- _WHAT TO DO_:
From the data that follows, print exactly the lines starting at the one containing "G01X9530Y2748D03*" and ending at the one containing "G01X500Y7500D03*"; include both of them and nothing more.

** Opening MATERIAL FOR THIS EXERCISE block **

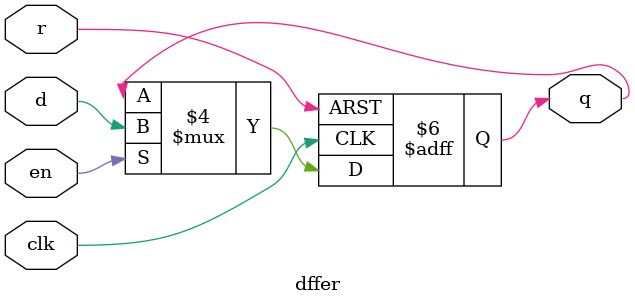
<source format=v>
module dffer (
    d,
    clk,
    r,
    q,
    en
);
    input d, clk, r, en;
    output q;

    reg q;

    initial 
    begin
        q = 0;
    end

    always @(posedge clk or posedge r)
    begin
        if (r)
            q = 0;
        else if(en)
            q = d;
        //else
    end 
endmodule
</source>
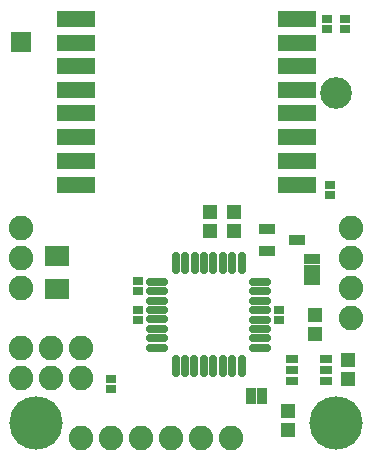
<source format=gts>
G04 ---------------------------- Layer name :TOP SOLDER LAYER*
G04 EasyEDA v5.5.15, Tue, 26 Jun 2018 10:07:45 GMT*
G04 6b00658ecf034e76a6cd097d3bdf46c6*
G04 Gerber Generator version 0.2*
G04 Scale: 100 percent, Rotated: No, Reflected: No *
G04 Dimensions in inches *
G04 leading zeros omitted , absolute positions ,2 integer and 4 decimal *
%FSLAX24Y24*%
%MOIN*%
G90*
G70D02*

%ADD14C,0.025716*%
%ADD16R,0.051310X0.047370*%
%ADD17R,0.033590X0.031620*%
%ADD18R,0.039500X0.028100*%
%ADD19R,0.051307X0.047370*%
%ADD20R,0.033000X0.058000*%
%ADD21R,0.057213X0.035559*%
%ADD22R,0.058000X0.033000*%
%ADD23R,0.078900X0.071000*%
%ADD24R,0.126100X0.055200*%
%ADD25C,0.082000*%
%ADD26R,0.070000X0.070000*%
%ADD27C,0.106000*%
%ADD28C,0.178000*%

%LPD*%
G54D14*
G01X7850Y2643D02*
G01X7850Y3116D01*
G01X7534Y2643D02*
G01X7534Y3116D01*
G01X7219Y2643D02*
G01X7219Y3116D01*
G01X6905Y2643D02*
G01X6905Y3116D01*
G01X6590Y2643D02*
G01X6590Y3116D01*
G01X6276Y2643D02*
G01X6276Y3116D01*
G01X5961Y2643D02*
G01X5961Y3116D01*
G01X5646Y2643D02*
G01X5646Y3116D01*
G01X5266Y3500D02*
G01X4793Y3500D01*
G01X5266Y3815D02*
G01X4793Y3815D01*
G01X5266Y4130D02*
G01X4793Y4130D01*
G01X5266Y4444D02*
G01X4793Y4444D01*
G01X5266Y4759D02*
G01X4793Y4759D01*
G01X5266Y5073D02*
G01X4793Y5073D01*
G01X5266Y5388D02*
G01X4793Y5388D01*
G01X5266Y5703D02*
G01X4793Y5703D01*
G01X5650Y6093D02*
G01X5650Y6566D01*
G01X5965Y6093D02*
G01X5965Y6566D01*
G01X6280Y6093D02*
G01X6280Y6566D01*
G01X6594Y6093D02*
G01X6594Y6566D01*
G01X6909Y6093D02*
G01X6909Y6566D01*
G01X7223Y6093D02*
G01X7223Y6566D01*
G01X7538Y6093D02*
G01X7538Y6566D01*
G01X7853Y6093D02*
G01X7853Y6566D01*
G01X8706Y5700D02*
G01X8233Y5700D01*
G01X8706Y5384D02*
G01X8233Y5384D01*
G01X8706Y5069D02*
G01X8233Y5069D01*
G01X8706Y4755D02*
G01X8233Y4755D01*
G01X8706Y4440D02*
G01X8233Y4440D01*
G01X8706Y4126D02*
G01X8233Y4126D01*
G01X8706Y3811D02*
G01X8233Y3811D01*
G01X8706Y3496D02*
G01X8233Y3496D01*
G54D16*
G01X6800Y7400D03*
G01X6800Y8029D03*
G54D25*
G01X11500Y6500D03*
G01X11500Y5500D03*
G01X11500Y4500D03*
G01X500Y6500D03*
G01X3500Y500D03*
G01X4500Y500D03*
G01X5500Y500D03*
G01X6500Y500D03*
G01X7500Y500D03*
G01X1500Y2500D03*
G01X2500Y2500D03*
G01X500Y3500D03*
G01X1500Y3500D03*
G01X2500Y3500D03*
G54D17*
G01X10800Y8919D03*
G01X10800Y8586D03*
G01X11300Y14469D03*
G01X11300Y14136D03*
G54D25*
G01X11500Y7500D03*
G01X500Y2500D03*
G01X500Y5500D03*
G54D18*
G01X9530Y3119D03*
G01X9530Y2748D03*
G01X9530Y2378D03*
G01X10671Y2378D03*
G01X10671Y2748D03*
G01X10671Y3119D03*
G54D19*
G01X9399Y1393D03*
G01X9399Y764D03*
G01X10299Y4593D03*
G01X10299Y3964D03*
G54D26*
G01X500Y13700D03*
G54D19*
G01X11399Y3093D03*
G01X11399Y2464D03*
G54D25*
G01X500Y7500D03*
G54D17*
G01X4400Y4769D03*
G01X4400Y4436D03*
G01X3500Y2130D03*
G01X3500Y2463D03*
G01X9100Y4430D03*
G01X9100Y4763D03*
G01X4400Y5719D03*
G01X4400Y5386D03*
G01X10700Y14469D03*
G01X10700Y14136D03*
G54D19*
G01X7600Y7405D03*
G01X7600Y8035D03*
G54D20*
G01X8530Y1900D03*
G01X8150Y1900D03*
G54D21*
G01X9692Y7100D03*
G01X8707Y6726D03*
G01X8707Y7473D03*
G54D22*
G01X10200Y5750D03*
G01X10200Y6100D03*
G01X10200Y6450D03*
G54D23*
G01X1703Y5450D03*
G01X1703Y6550D03*
G54D24*
G01X9682Y11309D03*
G01X9682Y10519D03*
G01X9682Y9730D03*
G01X9682Y8940D03*
G01X9682Y12090D03*
G01X9682Y12880D03*
G01X9682Y13669D03*
G01X9682Y14459D03*
G01X2323Y14459D03*
G01X2323Y13669D03*
G01X2323Y12880D03*
G01X2323Y12090D03*
G01X2323Y11309D03*
G01X2323Y10519D03*
G01X2323Y9730D03*
G01X2323Y8940D03*
G54D25*
G01X2500Y500D03*
G54D27*
G01X11000Y12000D03*
G54D28*
G01X11000Y1000D03*
G01X1000Y1000D03*
M00*
M02*

</source>
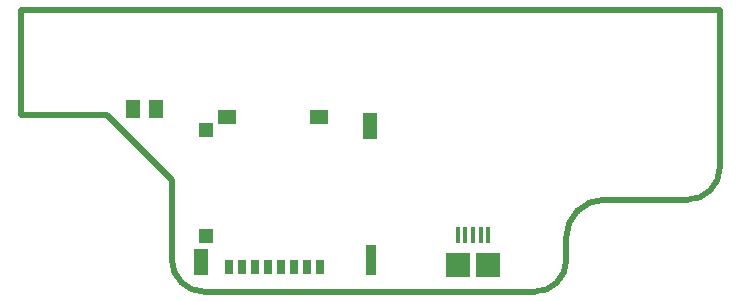
<source format=gtp>
G04*
G04 #@! TF.GenerationSoftware,Altium Limited,CircuitStudio,1.5.2 (30)*
G04*
G04 Layer_Color=7318015*
%FSLAX44Y44*%
%MOMM*%
G71*
G01*
G75*
%ADD11R,0.4000X1.4000*%
%ADD12R,2.0000X2.0000*%
%ADD13R,1.5000X1.1500*%
%ADD14R,1.1500X2.2000*%
%ADD15R,1.1600X1.2000*%
%ADD16R,1.1600X1.2500*%
%ADD17R,0.9500X2.5000*%
%ADD18R,0.8000X1.2400*%
%ADD19R,1.3000X1.6000*%
%ADD21C,0.5000*%
D11*
X539240Y319295D02*
D03*
X545740D02*
D03*
X552240D02*
D03*
X558740D02*
D03*
X565240D02*
D03*
D12*
X539740Y293795D02*
D03*
X564740D02*
D03*
D13*
X344300Y419600D02*
D03*
X422100D02*
D03*
D14*
X465150Y411650D02*
D03*
X322250Y296850D02*
D03*
D15*
X326300Y408350D02*
D03*
D16*
Y318350D02*
D03*
D17*
X466150Y298350D02*
D03*
D18*
X345700Y292050D02*
D03*
X356700D02*
D03*
X367700D02*
D03*
X378700D02*
D03*
X389700D02*
D03*
X400700D02*
D03*
X411700D02*
D03*
X422700D02*
D03*
D19*
X283740Y426295D02*
D03*
X264740D02*
D03*
D21*
X297169Y298995D02*
G03*
X324869Y271295I27700J0D01*
G01*
X604286D02*
G03*
X631240Y298249I0J26955D01*
G01*
X734015Y349295D02*
G03*
X761240Y376520I0J27225D01*
G01*
X662940Y349295D02*
G03*
X641260Y340315I0J-30661D01*
G01*
X640220Y339275D02*
G03*
X631240Y317595I21680J-21680D01*
G01*
Y298249D02*
Y317595D01*
X324869Y271295D02*
X604286D01*
X761240Y376520D02*
Y393995D01*
X614240Y510000D02*
X761240D01*
Y393995D02*
Y510000D01*
X662940Y349295D02*
X734015D01*
X640220Y339275D02*
X641260Y340315D01*
X169240Y510000D02*
X614240D01*
X169240Y421295D02*
Y510000D01*
X297169Y298995D02*
Y366295D01*
X242169Y421295D02*
X297169Y366295D01*
X169240Y421295D02*
X242169D01*
M02*

</source>
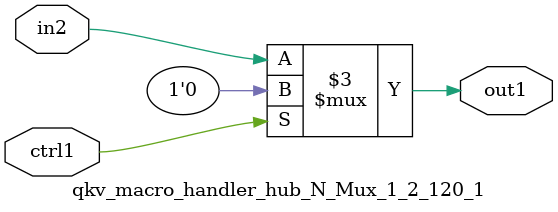
<source format=v>

`timescale 1ps / 1ps


module qkv_macro_handler_hub_N_Mux_1_2_120_1( in2, ctrl1, out1 );

    input in2;
    input ctrl1;
    output out1;
    reg out1;

    
    // rtl_process:qkv_macro_handler_hub_N_Mux_1_2_120_1/qkv_macro_handler_hub_N_Mux_1_2_120_1_thread_1
    always @*
      begin : qkv_macro_handler_hub_N_Mux_1_2_120_1_thread_1
        case (ctrl1) 
          1'b1: 
            begin
              out1 = 1'b0;
            end
          default: 
            begin
              out1 = in2;
            end
        endcase
      end

endmodule



</source>
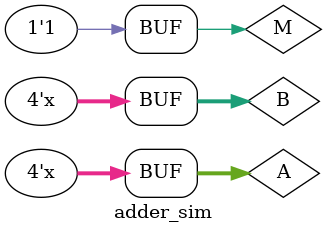
<source format=v>
`timescale 1ns / 1ps

module adder_sim();
    reg [3:0] A;
    reg [3:0] B;
    reg M;
    wire [3:0] S;
    wire C4;
    wire o;
    /*
        adder add(.A(A),.B(B),.M(M),.S(S),.C4(C4),.o(o));
        initial begin
              A = 0;
              B = 0;
              M = 0;
        end
        always begin
            #10 {A} = {A} + 3;
            #10 {B} ={B} + 1;
        end
        */
    
    adder add(.A(A),.B(B),.M(M),.S(S),.C4(C4),.o(o));
                initial begin
                      A = 3;
                      B = 0;
                      M = 1;
                end
                always begin
                    #10 {A} = {A} + 1;
                    #10 {B} ={B} + 3;
                end
                
endmodule

</source>
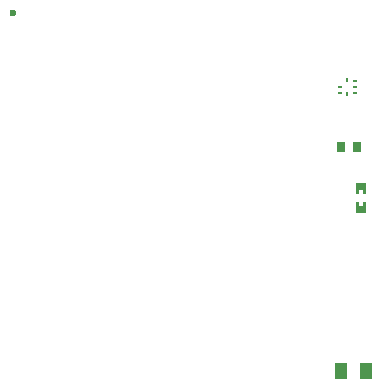
<source format=gtp>
G04 Layer: TopPasteMaskLayer*
G04 EasyEDA v6.5.50, 2025-08-15 22:22:53*
G04 78b981eca6ee4c28b6080d7fc2fd3244,645267f41e9e4d7b8b91459b463e1a24,10*
G04 Gerber Generator version 0.2*
G04 Scale: 100 percent, Rotated: No, Reflected: No *
G04 Dimensions in millimeters *
G04 leading zeros omitted , absolute positions ,4 integer and 5 decimal *
%FSLAX45Y45*%
%MOMM*%

%AMMACRO1*21,1,$1,$2,0,0,$3*%
%ADD10C,0.6000*%
%ADD11R,0.8000X0.9000*%
%ADD12MACRO1,1X1.3995X0.0000*%
%ADD13R,1.0000X1.3995*%
%ADD14R,0.2200X0.4000*%
%ADD15R,0.4000X0.2200*%
%ADD16R,0.0125X0.2200*%

%LPD*%
G36*
X5497220Y-1602689D02*
G01*
X5492191Y-1607718D01*
X5492191Y-1687677D01*
X5497220Y-1692706D01*
X5519978Y-1692706D01*
X5519978Y-1655673D01*
X5552998Y-1655673D01*
X5552998Y-1692706D01*
X5577179Y-1692706D01*
X5582208Y-1687677D01*
X5582208Y-1607718D01*
X5577179Y-1602689D01*
G37*
G36*
X5497220Y-1761693D02*
G01*
X5492191Y-1766722D01*
X5492191Y-1846681D01*
X5497220Y-1851710D01*
X5577179Y-1851710D01*
X5582208Y-1846681D01*
X5582208Y-1766722D01*
X5577179Y-1761693D01*
X5554421Y-1761693D01*
X5554421Y-1798726D01*
X5521401Y-1798726D01*
X5521401Y-1761693D01*
G37*
D10*
G01*
X2588259Y-157479D03*
D11*
G01*
X5505602Y-1295400D03*
G01*
X5365597Y-1295400D03*
D12*
G01*
X5368670Y-3187700D03*
D13*
G01*
X5578729Y-3187700D03*
D14*
G01*
X5422900Y-727405D03*
D15*
G01*
X5482894Y-737412D03*
G01*
X5482894Y-787400D03*
G01*
X5482894Y-837412D03*
D14*
G01*
X5422900Y-847394D03*
D15*
G01*
X5362905Y-837387D03*
G01*
X5362905Y-787400D03*
M02*

</source>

** Closing MATERIAL FOR THIS EXERCISE block **

- _EXERCISE RESPONSE_:
G01X9530Y2748D03*
G01X9530Y2378D03*
G01X10671Y2378D03*
G01X10671Y2748D03*
G01X10671Y3119D03*
G54D19*
G01X9399Y1393D03*
G01X9399Y764D03*
G01X10299Y4593D03*
G01X10299Y3964D03*
G54D26*
G01X500Y13700D03*
G54D19*
G01X11399Y3093D03*
G01X11399Y2464D03*
G54D25*
G01X500Y7500D03*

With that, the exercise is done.